How It Might Work: It's at the limit of human science now to instantaneously move a few particles from one place to another. It's safe to say, unless there is a serious breakthrough, that we are at least 50-100 years from something as incredible as a "Star Trek-style" instant matter transmission, let alone the technology to instantaneously move anything as big as a planet from one part of the galaxy to another. Still, if you could build a craft at such a scale, creating machinery that could tear apart the planet trapped in the interior would be the easy part.

8. Species 8472 Bioships

Seen In: Star Trek Voyager: Scorpion

What They Are: Biological spaceships combining their energy into a planet-destroying beam

How They Might Work: This bears a striking resemblance to the super-laser on the Death Star. However, Species 8472's technology appears to be more biological or organic in nature. Plants have the ability to adapt solar radiation into energy at a rate of about 2 x 1023 joules of energy per year via photosynthesis. If this technology were developed and weaponized, it could become a method of channeling tremendous power from nature — maybe even enough for an incredible weapon.

9. Xindi Superweapon

Seen In: Star Trek Enterprise: Zero Hour

What It Is: Massive Particle Beam Weapon

How It Might Work: The concept of a particle beam is actually not science fiction. A particle beam is just that, particles (atoms or electrons) accelerated to near the speed of light. Put simply, one could strip the electrons off of hydrogen atoms in a particle accelerator. Then, using alternating positive and negative electrical charges (similar to a maglev train), propel the particles in a beam. The energy requirements for a beam could approach a sustained 1 billion volts or more. Since the particles would disrupt the atoms in their target, a sustained beam would render even the toughest shielding nearly useless.

10. Drej Mothership

Seen In: Titan AE

What It Is: Centrifuge Beam

How It Might Work: Not much is known about how the Drej mothership's beam weapon works, but it seems to be different from your average laser. From how it appears, it probably increases a planet's rate of rotation until the resulting centrifugal force rips the planet apart. Evidence of the Earth's current rotational speed can already be seen in its slightly oblate spherical shape. Scientists say that the Indian Ocean earthquake in 2004 caused the planet's rotation to increase by three microseconds. A nearby pass by a large enough gravity body like an asteroid could produce a change in the planet's rotation, but a beam doesn't seem plausible.

11. Red Matter

Seen In: Star Trek (2009)

What It Is: Substance capable of creating a quantum singularity and thus, a black hole

How It Might Work: All red goop aside, the science of creating a black hole is not so "far-fetched." It was originally thought the team at CERN operating the Large Hadron Collider (LHC) would be able to create micro black holes. These would be very short-lived and not exert the star-crushing, planet-munching gravity we were looking for. In an announcement last August, the folks at CERN said they would be able to make black holes by 2012. I'm sure conspiracy theorists are having a lot of fun with that one.

12. USNC Nova Bomb

Seen In: Halo, Starship Troopers (book)

What It Is: Starship Troopers doesn't go into describing how this weapon works — it simply states it could "crack a planet in half." Not bad, since Robert Heinlein wrote it at the dawn of the nuclear age.

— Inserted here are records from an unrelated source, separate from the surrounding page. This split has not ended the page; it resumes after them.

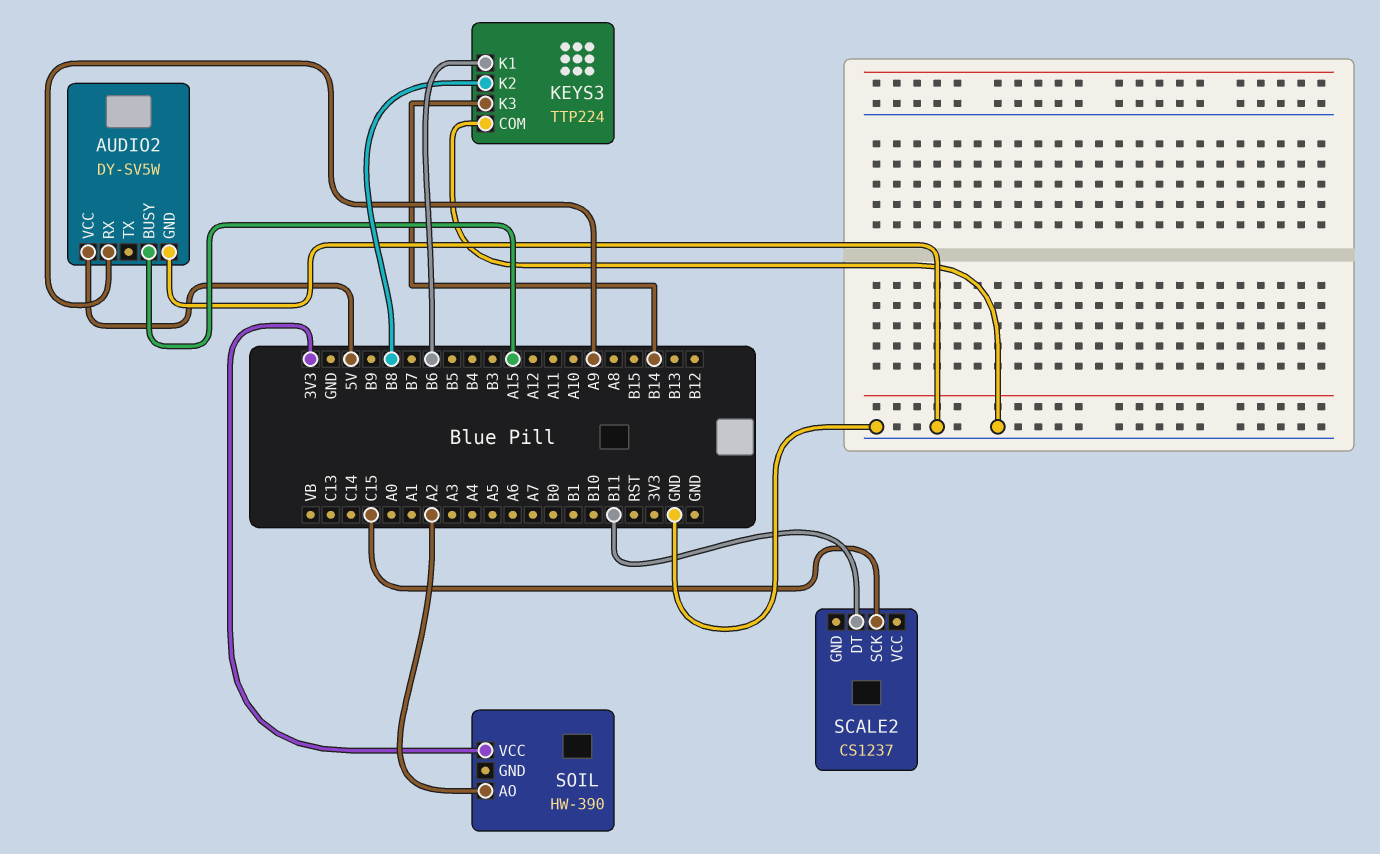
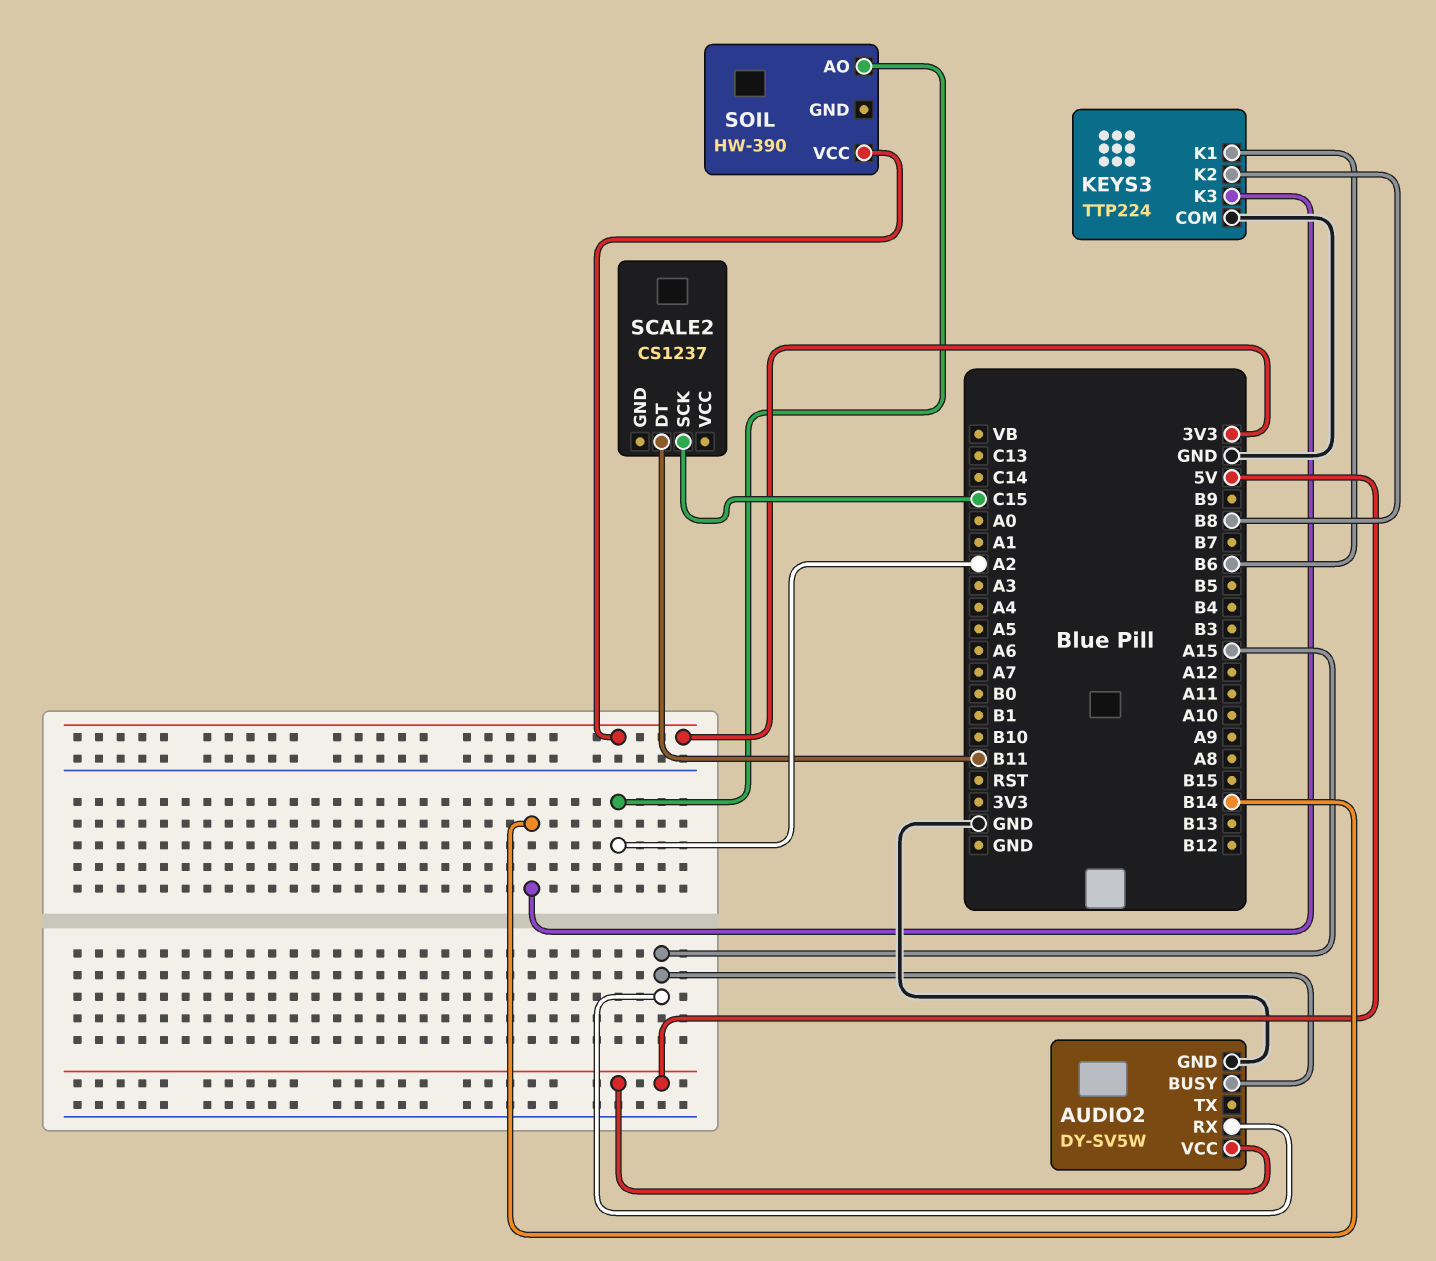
AUDIO2 pin RX: A9 -> A15

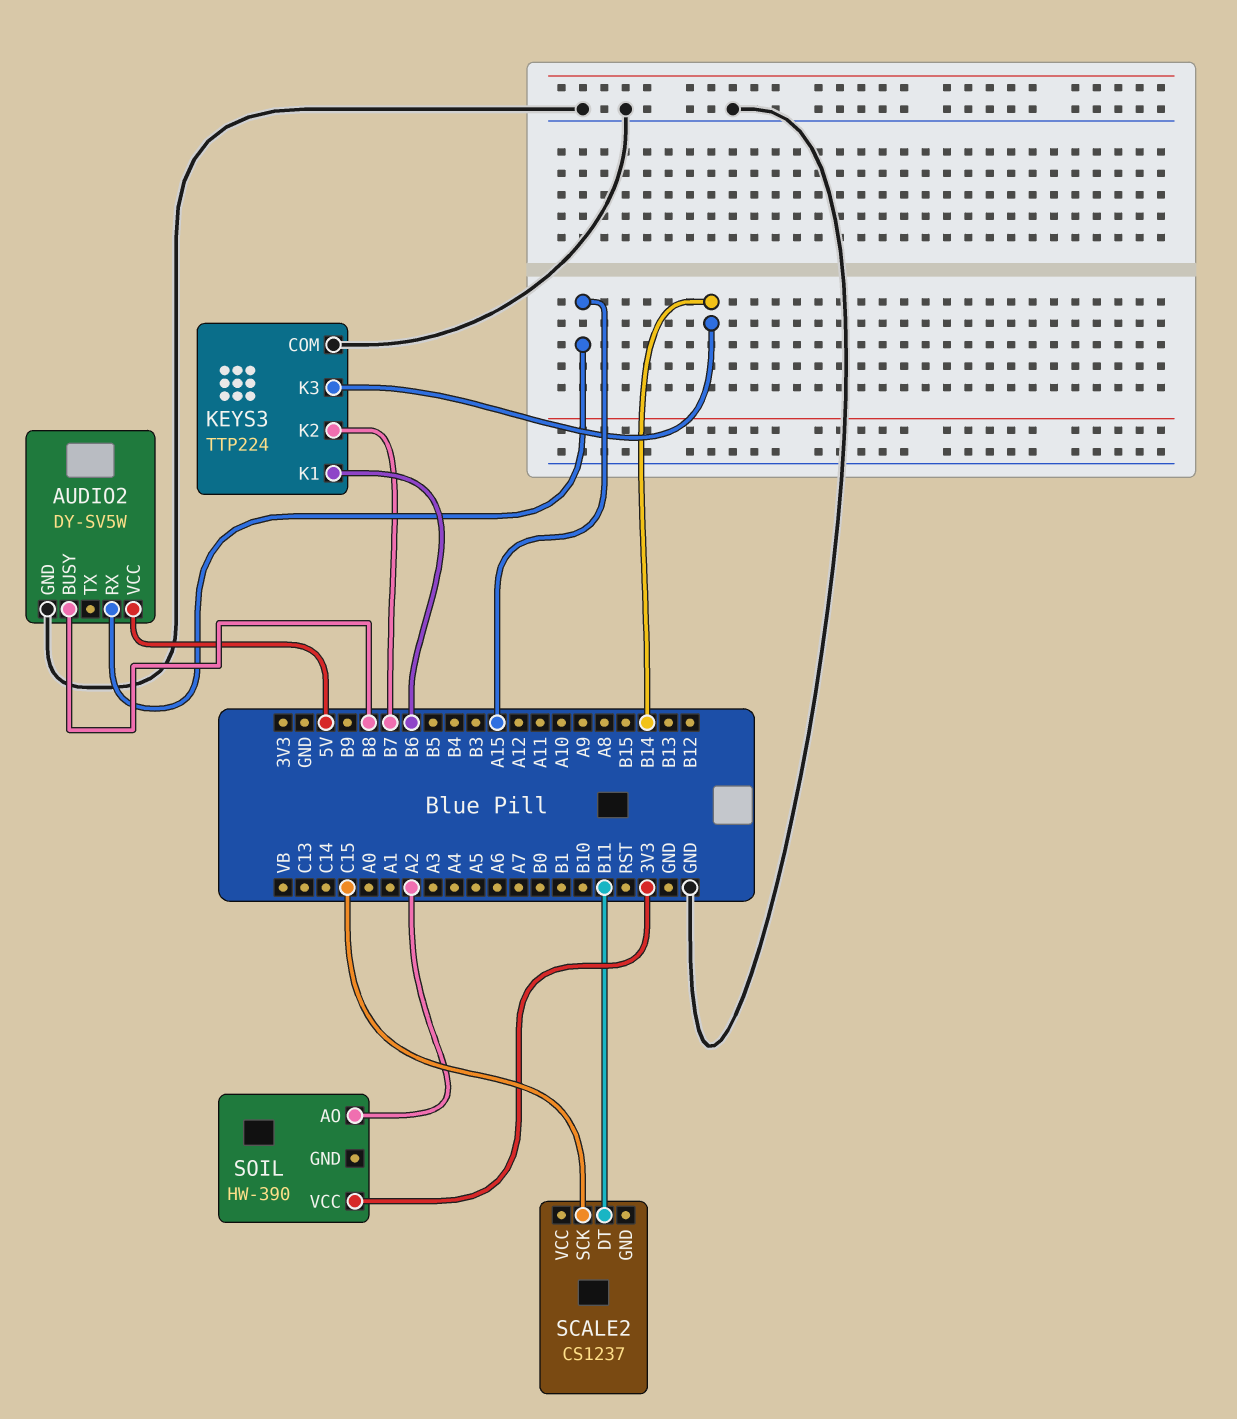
AUDIO2 pin BUSY: A15 -> B8
KEYS3 pin K2: B8 -> B7

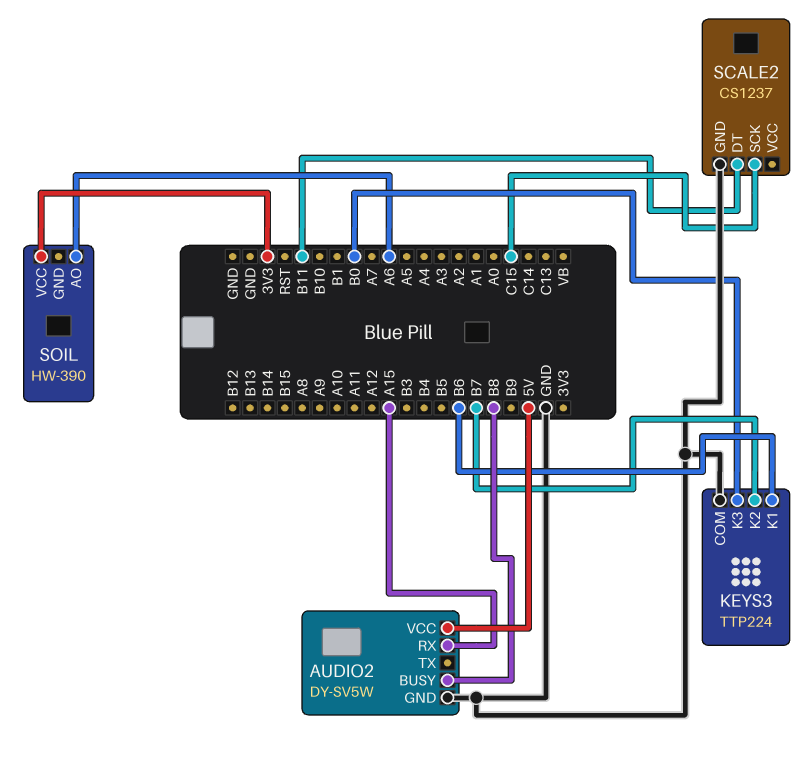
KEYS3 pin K3: B14 -> B0
SCALE2 pin GND: none -> GND
SOIL pin AO: A2 -> A6

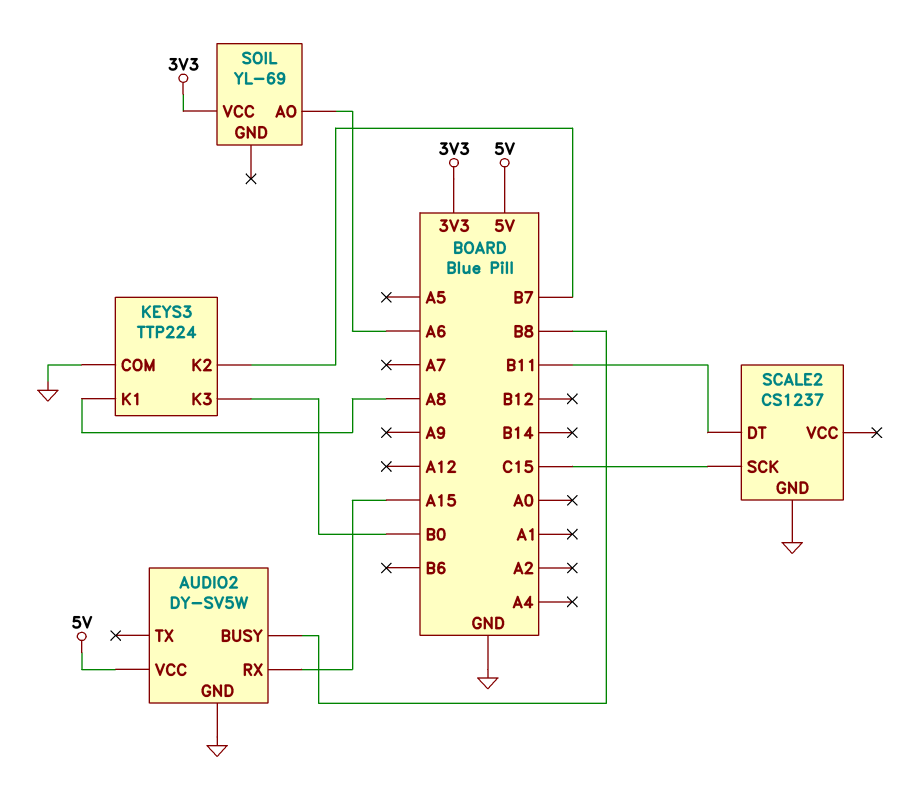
KEYS3 pin K1: B6 -> A8
SOIL: HW-390 -> YL-69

Halo describes it as a knot of nine nuclear fusion warheads encased in "lithium triteride." The idea here that sets it apart from a regular fusion warhead is that the armor (made of a fictional material) is supposed to compress the radioactive material to the "density of a neutron star." This is what really makes it a planet-buster. According to Halo it would increase the power 100 times (that's 900 nuclear warheads to you and me and around 24,000 times the first nukes used in the 1940s).

How It Might Work: As everyone knows, nuclear fusion warheads, also known as thermonuclear warheads, are far more efficient and have a much higher yield than their earlier fission counterparts. Ramp up the scale to 1,000 times the yield of Tsar Bomba, the most powerful fusion weapon ever detonated on Earth, and there's your planet killer.